LA JOLLA, CA – April 14, 2016 – Imagine attempting to bake a cake–except you have to go to different stores for flour and milk, drive across town to get eggs and call a friend to borrow a cake pan.
This is the kind of disjointed scenario many scientists face when they attempt to gather data scattered across small databases and hard-to-search PDF files.
"It's not that the data doesn't exist," said Andrew Su, associate professor at The Scripps Research Institute (TSRI). "The data just isn't stored in a way that scientists can easily access."

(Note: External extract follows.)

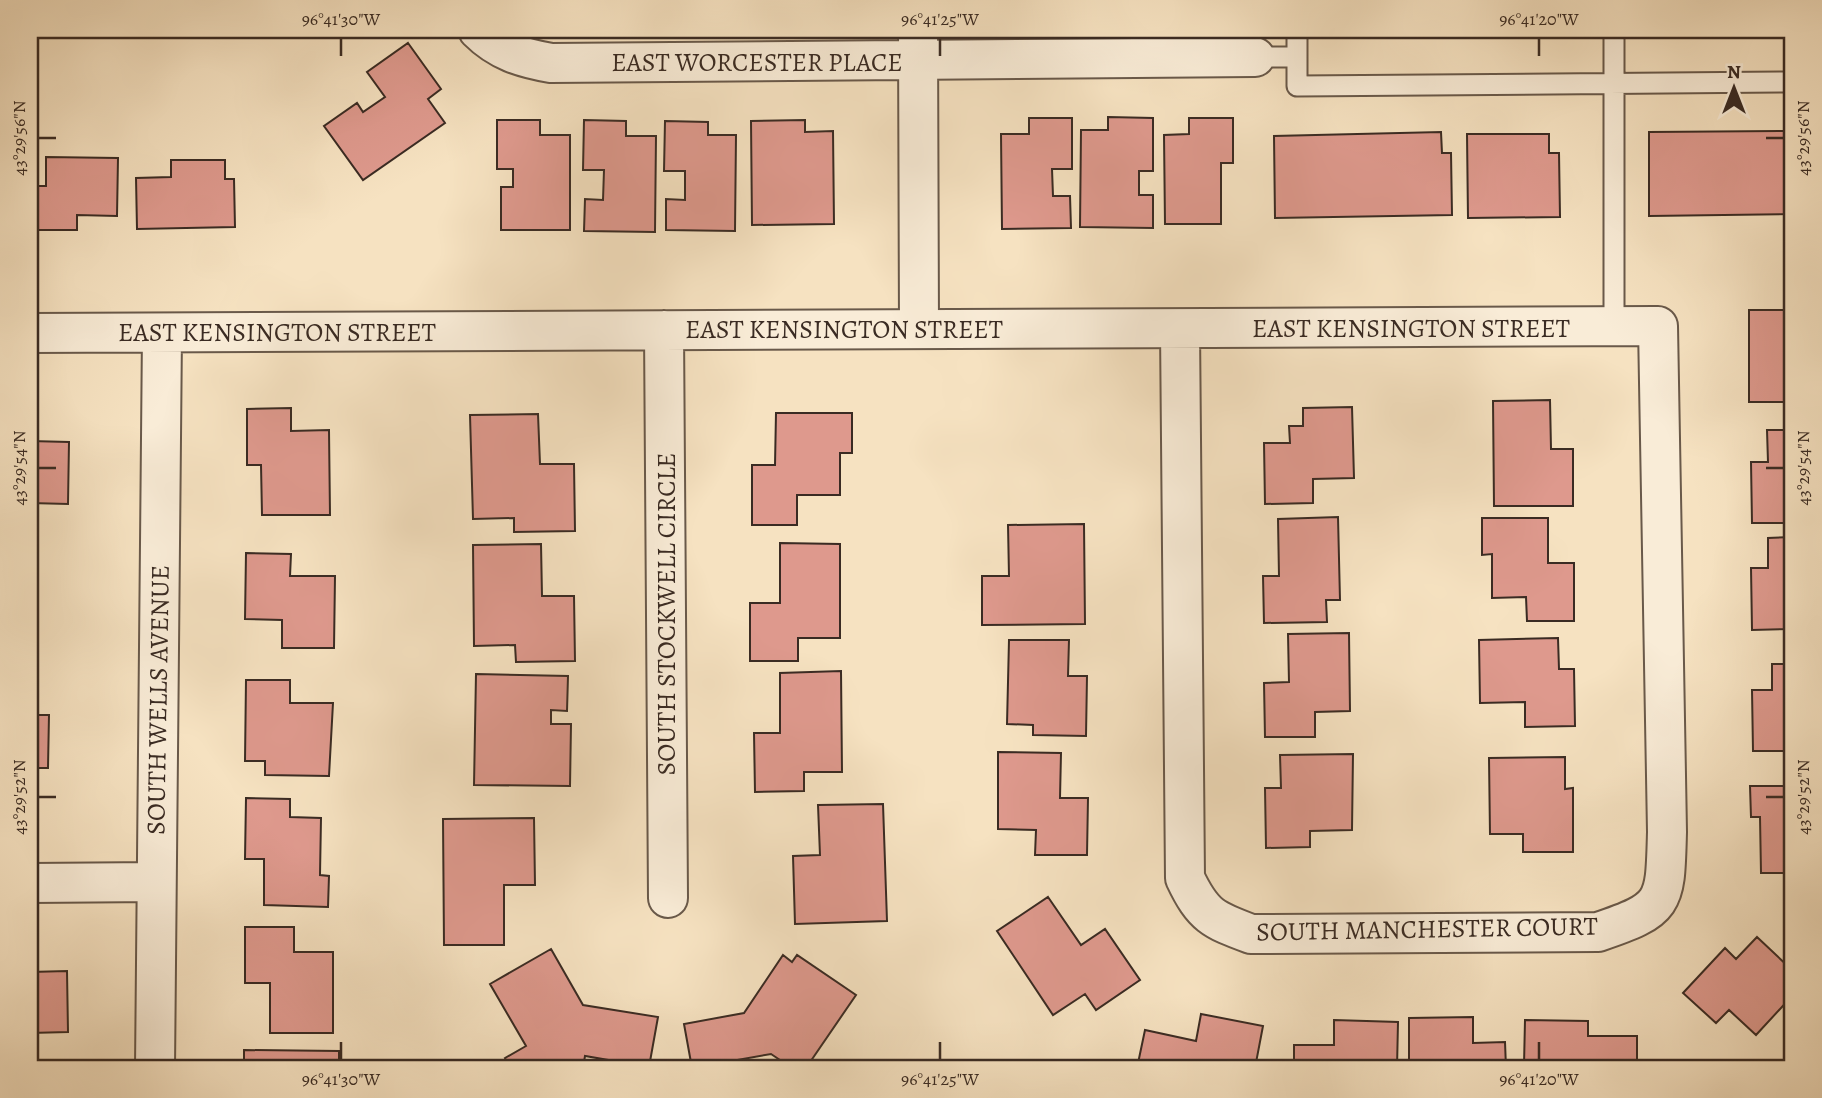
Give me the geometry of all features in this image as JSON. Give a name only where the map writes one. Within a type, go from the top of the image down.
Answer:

"Open data is vital for progress and research," added TSRI Assistant Professor of Molecular and Experimental Medicine Ben Good. "We need to break down those barriers."
To solve this problem, Su, Good and their colleagues at TSRI have integrated biomedical data into Wikidata, a public, editable database where researchers can easily link genes, proteins and more. Their work was announced in two recent papers in the journal Database.
A Better Way to Research
Technological breakthroughs in the last 10 years have led to rapid increases in the volume and rate of biomedical research, which in turn has led to a rapid growth in biomedical knowledge. However, this knowledge is currently fragmented across countless resources–from online databases to supplementary data files to individual facts in individual papers.
"As a research community, we spend a lot of time searching for good resources and trying to link them together," said TSRI Research Associate Tim Putman, who was first author of one of the studies. "It's cringeworthy."
Even when databases are open to the public, current knowledge isn't always organized in a uniform way, Putman explained.
Rather than leave each research group to tackle data integration individually, Wikidata offers a new model for organizing all this information. Built on the same principles as Wikipedia, Wikidata enables anyone to add new information to an open community database.
While other Wikidata editors have added information on millions of items as diverse as works of art to U.S. cities, the TSRI team has focused on adding information on biomedical concepts.
TSRI Research Associate Sebastian Burgstaller-Muehlbacher, first author on one study, added data on all human and mouse genes, all human diseases and all drugs approved by the U.S. Food and Drug Administration.
Putman then extended Wikidata with a focus on microbial genomes. With all this information collected in one system, researchers can more easily spot connections between diseases, pathogens and biological processes. As an example, Putman used the model to show that other microorganisms in the body can influence chlamydia infections.
As a proof of concept, Putman led the development of a genome browser based on Wikidata. Rather than having to develop one browser for every sequenced genome, this genome browser allows users to browse any genome that has been loaded into Wikidata.
"You can zoom in on a gene, click on it and the sequence will pop up," said Good. The genome browser will then link back to the original Wikidata entry.
In the end, the researchers plan to have a comprehensive, uniform database that is easy to search and open to anyone who wants to add data and link related concepts.
"We think this data should all be open," said Su. "This just makes intuitive sense."
In addition to Su, Good, Putman and Burgstaller-Muehlbacher, authors of the paper, "Centralizing content and distributing labor: a community model for curating the very long tail of microbial genomes," (http://database.oxfordjournals.org/content/2016/baw028.full?sid=4d5e9514-0e4a-40da-aa3d-2c27fc04b743) were Chunlei Wu of TSRI and Andra Waagmeester of Micelio.
In addition to Su, Good, Putman, Burgstaller-Muehlbacher and Waagmeester, authors of the second study, "Wikidata as a semantic framework for the Gene Wiki initiative," were Elvira Mitraka and Lynn Schriml of The University of Maryland, Baltimore; Justin Leong and Paul Pavlidis of the University of British Columbia; and Julia Turner of TSRI.
Both studies were supported by the National Institutes of Health (grants GM089820, GM083924, GM114833 and DA036134).